(Exercise materials Opens)
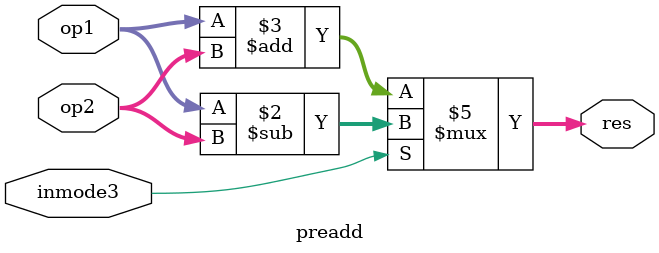
<source format=v>

module preadd #(parameter WIDTH = 25)(
  input   wire  [WIDTH-1:0]  op1, 
  input   wire  [WIDTH-1:0]  op2, 
  input   wire                    inmode3, 
  output  reg   [WIDTH-1:0]  res
);

always @(*) begin
  if(inmode3)
    res = op1 - op2;
  else
    res = op1 + op2;
end
  
endmodule
</source>
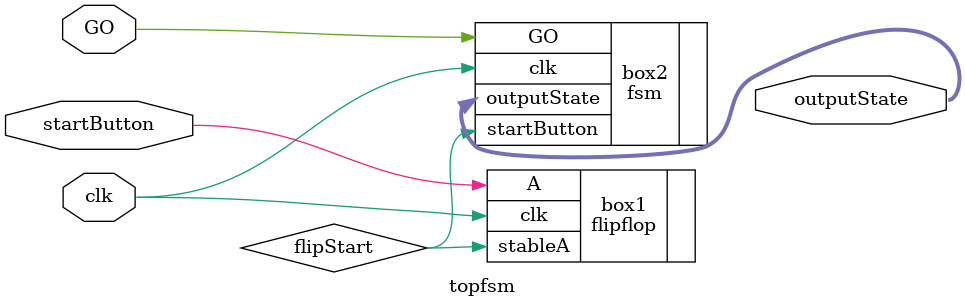
<source format=sv>

module topfsm (input logic clk, input logic GO, input logic startButton, output logic [2:0]outputState);
						
//We need two internal signals for the flip flops
logic flipStart;

//Then we create an object of type flipflop
flipflop box1(.clk(clk), .A(startButton), .stableA(flipStart));		

//Then we create an object of type fsm, where the synchronized inputs are fed
fsm box2(.clk(clk),.GO(GO),.startButton(flipStart),.outputState(outputState));
				
endmodule						

</source>
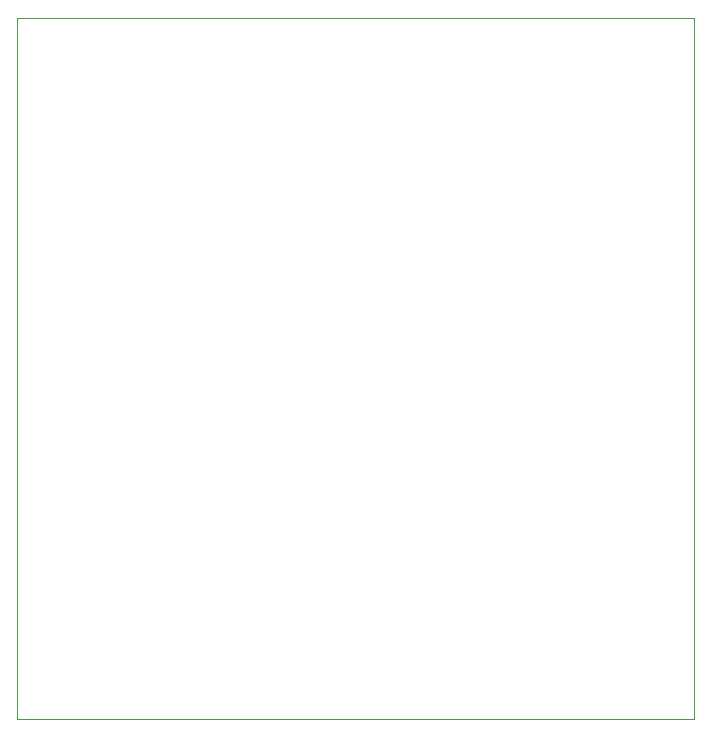
<source format=gm1>
G04 #@! TF.GenerationSoftware,KiCad,Pcbnew,9.0.2*
G04 #@! TF.CreationDate,2025-06-17T21:40:11-05:00*
G04 #@! TF.ProjectId,hackapad_but_kerbal,6861636b-6170-4616-945f-6275745f6b65,rev?*
G04 #@! TF.SameCoordinates,Original*
G04 #@! TF.FileFunction,Profile,NP*
%FSLAX46Y46*%
G04 Gerber Fmt 4.6, Leading zero omitted, Abs format (unit mm)*
G04 Created by KiCad (PCBNEW 9.0.2) date 2025-06-17 21:40:11*
%MOMM*%
%LPD*%
G01*
G04 APERTURE LIST*
G04 #@! TA.AperFunction,Profile*
%ADD10C,0.050000*%
G04 #@! TD*
G04 APERTURE END LIST*
D10*
X98400000Y-61700000D02*
X155700000Y-61700000D01*
X155700000Y-121100000D01*
X98400000Y-121100000D01*
X98400000Y-61700000D01*
M02*

</source>
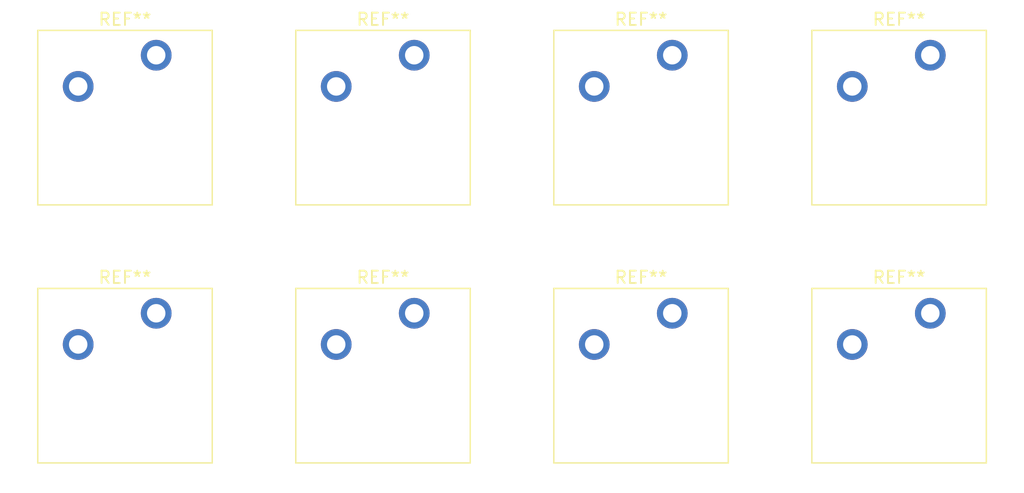
<source format=kicad_pcb>
(kicad_pcb
	(version 20240108)
	(generator "pcbnew")
	(generator_version "8.0")
	(general
		(thickness 1.6)
		(legacy_teardrops no)
	)
	(paper "A4")
	(layers
		(0 "F.Cu" signal)
		(31 "B.Cu" signal)
		(32 "B.Adhes" user "B.Adhesive")
		(33 "F.Adhes" user "F.Adhesive")
		(34 "B.Paste" user)
		(35 "F.Paste" user)
		(36 "B.SilkS" user "B.Silkscreen")
		(37 "F.SilkS" user "F.Silkscreen")
		(38 "B.Mask" user)
		(39 "F.Mask" user)
		(40 "Dwgs.User" user "User.Drawings")
		(41 "Cmts.User" user "User.Comments")
		(42 "Eco1.User" user "User.Eco1")
		(43 "Eco2.User" user "User.Eco2")
		(44 "Edge.Cuts" user)
		(45 "Margin" user)
		(46 "B.CrtYd" user "B.Courtyard")
		(47 "F.CrtYd" user "F.Courtyard")
		(48 "B.Fab" user)
		(49 "F.Fab" user)
		(50 "User.1" user)
		(51 "User.2" user)
		(52 "User.3" user)
		(53 "User.4" user)
		(54 "User.5" user)
		(55 "User.6" user)
		(56 "User.7" user)
		(57 "User.8" user)
		(58 "User.9" user)
	)
	(setup
		(pad_to_mask_clearance 0)
		(allow_soldermask_bridges_in_footprints no)
		(pcbplotparams
			(layerselection 0x00010fc_ffffffff)
			(plot_on_all_layers_selection 0x0000000_00000000)
			(disableapertmacros no)
			(usegerberextensions no)
			(usegerberattributes yes)
			(usegerberadvancedattributes yes)
			(creategerberjobfile yes)
			(dashed_line_dash_ratio 12.000000)
			(dashed_line_gap_ratio 3.000000)
			(svgprecision 4)
			(plotframeref no)
			(viasonmask no)
			(mode 1)
			(useauxorigin no)
			(hpglpennumber 1)
			(hpglpenspeed 20)
			(hpglpendiameter 15.000000)
			(pdf_front_fp_property_popups yes)
			(pdf_back_fp_property_popups yes)
			(dxfpolygonmode yes)
			(dxfimperialunits yes)
			(dxfusepcbnewfont yes)
			(psnegative no)
			(psa4output no)
			(plotreference yes)
			(plotvalue yes)
			(plotfptext yes)
			(plotinvisibletext no)
			(sketchpadsonfab no)
			(subtractmaskfromsilk no)
			(outputformat 1)
			(mirror no)
			(drillshape 1)
			(scaleselection 1)
			(outputdirectory "")
		)
	)
	(net 0 "")
	(footprint "PCM_Switch_Keyboard_Cherry_MX:SW_Cherry_MX_Plate_1.00u" (layer "F.Cu") (at 92.5 29.5))
	(footprint "PCM_Switch_Keyboard_Cherry_MX:SW_Cherry_MX_Plate_1.00u" (layer "F.Cu") (at 50.5 29.5))
	(footprint "PCM_Switch_Keyboard_Cherry_MX:SW_Cherry_MX_Plate_1.00u" (layer "F.Cu") (at 29.5 50.5))
	(footprint "PCM_Switch_Keyboard_Cherry_MX:SW_Cherry_MX_Plate_1.00u" (layer "F.Cu") (at 29.5 29.5))
	(footprint "PCM_Switch_Keyboard_Cherry_MX:SW_Cherry_MX_Plate_1.00u" (layer "F.Cu") (at 50.5 50.5))
	(footprint "PCM_Switch_Keyboard_Cherry_MX:SW_Cherry_MX_Plate_1.00u" (layer "F.Cu") (at 71.5 29.5))
	(footprint "PCM_Switch_Keyboard_Cherry_MX:SW_Cherry_MX_Plate_1.00u" (layer "F.Cu") (at 92.5 50.5))
	(footprint "PCM_Switch_Keyboard_Cherry_MX:SW_Cherry_MX_Plate_1.00u" (layer "F.Cu") (at 71.5 50.5))
)

</source>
(Exercise materials Closes)
**Work required:** Go through the records above and copy each line where "startButton" is found.

**Answer to this problem:**
module topfsm (input logic clk, input logic GO, input logic startButton, output logic [2:0]outputState);
flipflop box1(.clk(clk), .A(startButton), .stableA(flipStart));		
fsm box2(.clk(clk),.GO(GO),.startButton(flipStart),.outputState(outputState));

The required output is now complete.